| Exercise |
Restate word for word the entries below, starting with the line with "the bare tree at (x=112, y=324): 21156" and continuing through the line with "the bare tree at (x=526, y=88): 39125". Include both of those lines and no others.

| Given entries |
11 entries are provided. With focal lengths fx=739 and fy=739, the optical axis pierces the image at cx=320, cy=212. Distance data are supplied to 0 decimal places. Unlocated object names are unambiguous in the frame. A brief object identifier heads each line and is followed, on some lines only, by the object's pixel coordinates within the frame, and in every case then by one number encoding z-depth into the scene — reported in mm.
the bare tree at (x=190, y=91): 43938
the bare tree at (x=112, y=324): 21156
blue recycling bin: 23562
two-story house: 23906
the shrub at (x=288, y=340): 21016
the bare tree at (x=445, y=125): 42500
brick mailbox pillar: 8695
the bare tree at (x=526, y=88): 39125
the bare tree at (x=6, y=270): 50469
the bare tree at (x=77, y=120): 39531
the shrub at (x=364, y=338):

| Answer below |
the bare tree at (x=112, y=324): 21156
blue recycling bin: 23562
two-story house: 23906
the shrub at (x=288, y=340): 21016
the bare tree at (x=445, y=125): 42500
brick mailbox pillar: 8695
the bare tree at (x=526, y=88): 39125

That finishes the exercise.